> _Passage_
005: Managed Kubernetes with EKS Skip to main content

005: Managed Kubernetes with EKS

AWS Elastic Kubernetes Service (EKS) is a managed  infrastructure for container orchestration. In our organisation it is secured by Okta/MFA.

The daily mood

I am motivated. My goal is to move simple assets from my local cluster (deployment source) to our remote/shared one (deployment target). For this I need to require access to a GitHub enterprise hosting our configuration repository, and an AWS Elastic Kubernetes Service (EKS) for running development workloads.
Note: We also have cluster instances running on AWS virtual machines (EC2) and containers (ECS) which we manage using Kubespray, as well as cluster instances in Azure Kubernetes Service (AKS). As far as I know, we do not use KOPS, another popular tool for installing and launching Kubernetes clusters in different cloud infrastructures.

Access authorization

GitHub Enterprise was pretty straight forward. I already had a personal account which just needed to be mapped with our organisation. Then I was able to login interactively via Okta, create an SSH key and use it as a bypass with standard Git client.

AWS behind Okta/MFA was definitely more tricky because accounts, groups,  roles and shared access keys are managed by our IT.
Together with our Helpdesk we got stuck to the point that since I was not yet officially part of the R&D organisation, I couldn't get the required permissions.

I also setup the command line tool okta-awscli (not an official one but a community project) in order to fetch AWS EKS configuration and then use standard AWS CLI. This is just for interactive authorization via MFA. In case of a service running in background I would need from SRE team an IAM user, along with its temporary access keys.

> _Assigned task A_
According to the EKS post, which command line tool was set up to fetch AWS EKS configuration?
The rows further down come from a source unrelated to the EKS post.

> _Information_

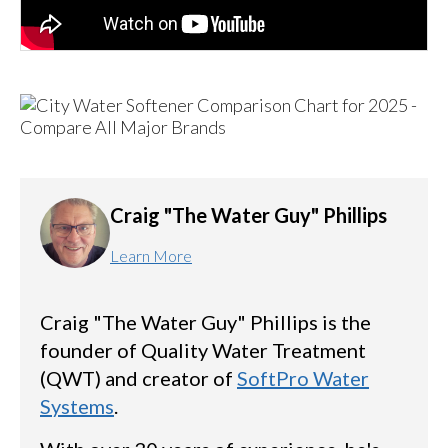
Craig "The Water Guy" Phillips
Learn More
Craig "The Water Guy" Phillips is the
founder of Quality Water Treatment
(QWT) and creator of
SoftPro Water
Systems
.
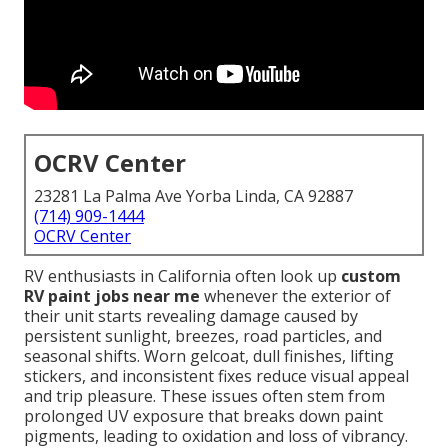
OCRV Center
23281 La Palma Ave Yorba Linda, CA 92887
(714) 909-1444
OCRV Center
RV enthusiasts in California often look up
custom
RV paint jobs near me
whenever the exterior of
their unit starts revealing damage caused by
persistent sunlight, breezes, road particles, and
seasonal shifts. Worn gelcoat, dull finishes, lifting
stickers, and inconsistent fixes reduce visual appeal
and trip pleasure. These issues often stem from
prolonged UV exposure that breaks down paint
pigments, leading to oxidation and loss of vibrancy.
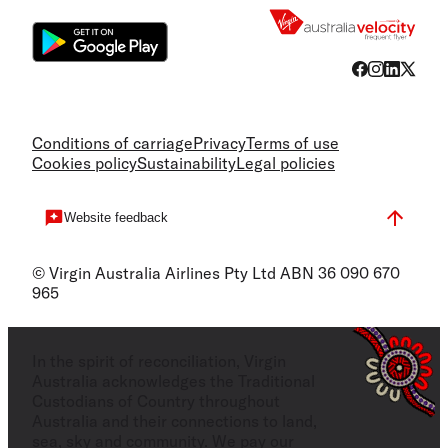
Conditions of carriage
Privacy
Terms of use
Cookies policy
Sustainability
Legal policies
Website feedback
© Virgin Australia Airlines Pty Ltd ABN 36 090 670
965
In the spirit of reconciliation, Virgin
Australia acknowledges the Traditional
Custodians of Country throughout
Australia and their connections to land,
sea, sky and community. We pay our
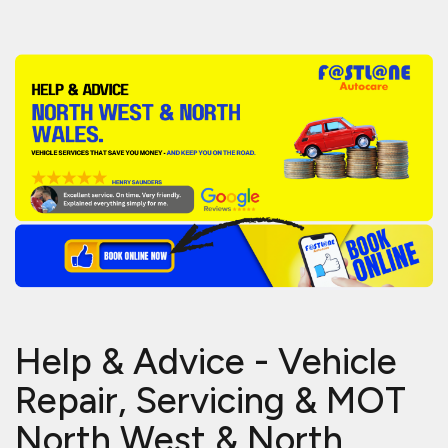
Help & Advice - Vehicle
Repair, Servicing & MOT
North West & North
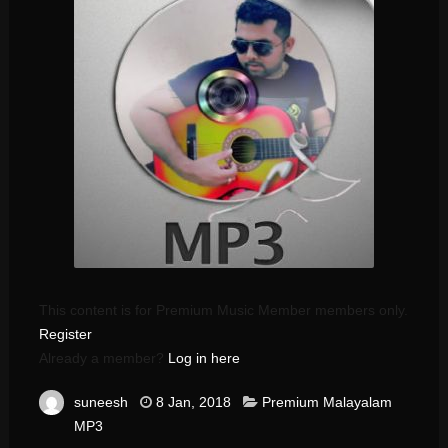
This content is for Premium Music Member members only.
Register
Already a member?
Log in here
suneesh
8 Jan, 2018
Premium Malayalam
MP3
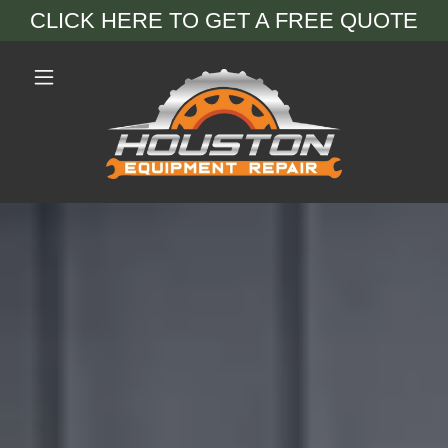
CLICK HERE TO GET A FREE QUOTE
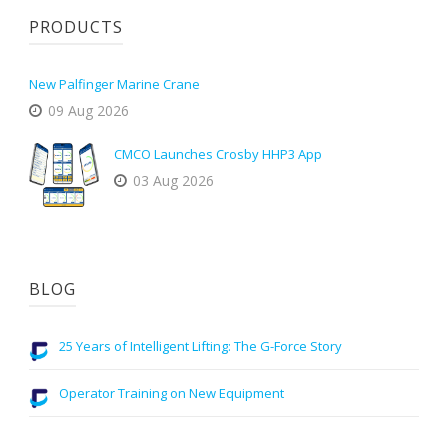
PRODUCTS
New Palfinger Marine Crane
09 Aug 2026
CMCO Launches Crosby HHP3 App
03 Aug 2026
BLOG
25 Years of Intelligent Lifting: The G-Force Story
Operator Training on New Equipment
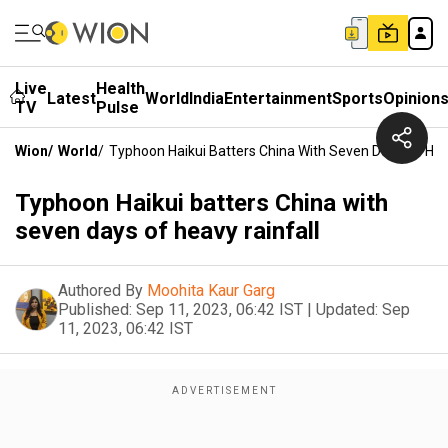
Live
Health
Latest
World
India
Entertainment
Sports
Opinion
TV
Pulse
Wion
/
World
/
Typhoon Haikui Batters China With Seven Days Of Hea
Typhoon Haikui batters China with
seven days of heavy rainfall
Authored By
Moohita Kaur Garg
Published:
Sep 11, 2023, 06:42 IST
|
Updated:
Sep
11, 2023, 06:42 IST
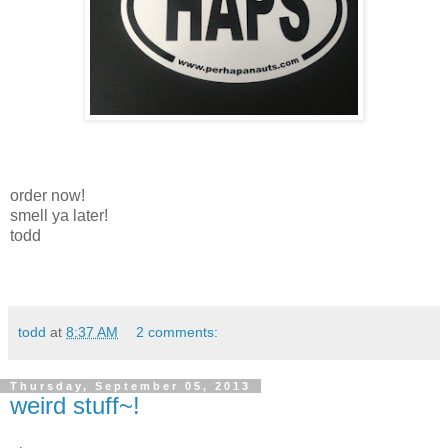
order now!
smell ya later!
todd
todd
at
8:37 AM
2 comments:
Thursday, September 05, 2013
weird stuff~!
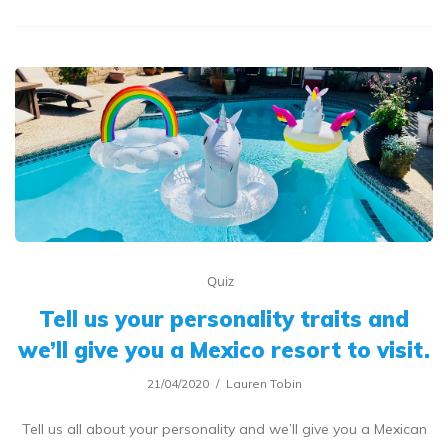
Quiz
Tell us your personality traits and
we’ll give you a Mexico resort to visit.
21/04/2020
Lauren Tobin
Tell us all about your personality and we’ll give you a Mexican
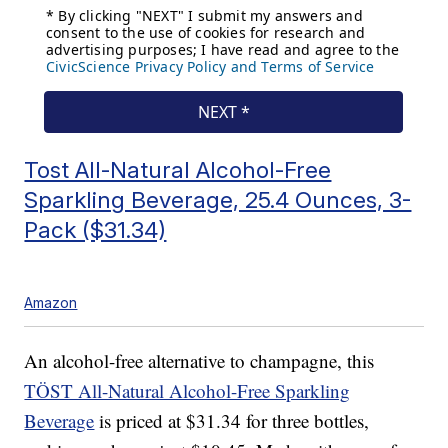
Tost All-Natural Alcohol-Free
Sparkling Beverage, 25.4 Ounces, 3-
Pack ($31.34)
Amazon
An alcohol-free alternative to champagne, this
TÖST All-Natural Alcohol-Free Sparkling
Beverage
is priced at $31.34 for three bottles,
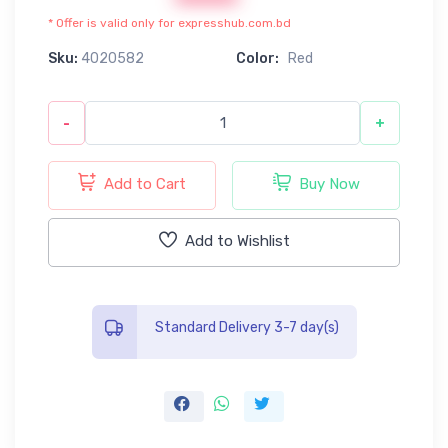
* Offer is valid only for expresshub.com.bd
Sku:
4020582
Color:
Red
-
+
Add to Cart
Buy Now
Add to Wishlist
Standard Delivery 3-7 day(s)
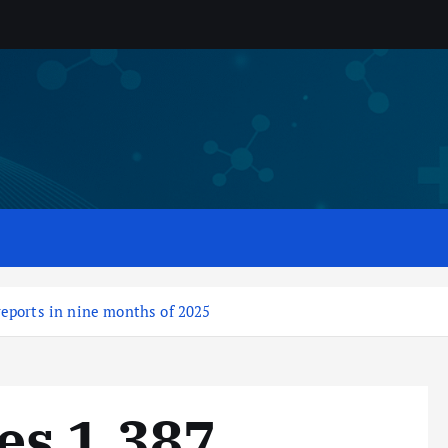
eports in nine months of 2025
es 1,387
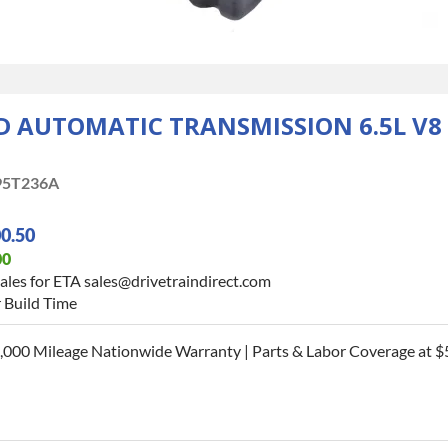
AUTOMATIC TRANSMISSION 6.5L V8 L
95T236A
00.50
00
ales for ETA sales@drivetraindirect.com
 Build Time
,000 Mileage Nationwide Warranty | Parts & Labor Coverage at $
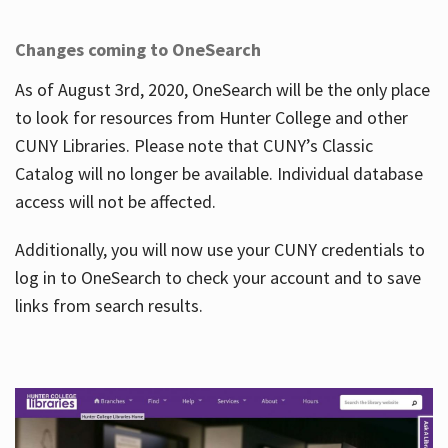
Changes coming to OneSearch
As of August 3rd, 2020, OneSearch will be the only place
to look for resources from Hunter College and other
CUNY Libraries. Please note that CUNY’s Classic
Catalog will no longer be available. Individual database
access will not be affected.
Additionally, you will now use your CUNY credentials to
log in to OneSearch to check your account and to save
links from search results.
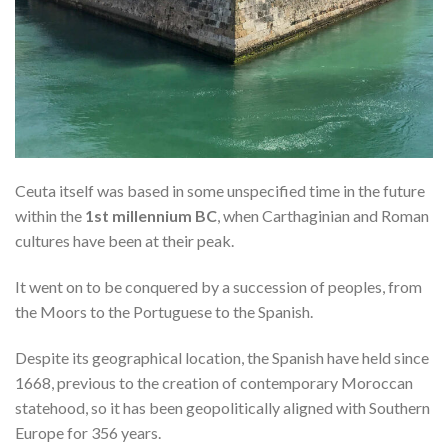
Ceuta itself was based in some unspecified time in the future
within the
1st millennium BC
, when Carthaginian and Roman
cultures have been at their peak.
It went on to be conquered by a succession of peoples, from
the Moors to the Portuguese to the Spanish.
Despite its geographical location, the Spanish have held since
1668, previous to the creation of contemporary Moroccan
statehood, so it has been geopolitically aligned with Southern
Europe for 356 years.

> _Assigned task B_
Write out the rows from the line with "Help & Advice - Vehicle" to the line with "CLICK HERE TO GET A FREE QUOTE", omitting the pictures.

> _Task solution A_
okta-awscli, a community project rather than an official tool.

> _Task solution B_
Help & Advice - Vehicle
Repair, Servicing & MOT
North West & North
This content is for Premium Music Member members only.
Register
Already a member?
Log in here
suneesh
8 Jan, 2018
Premium Malayalam
MP3
CLICK HERE TO GET A FREE QUOTE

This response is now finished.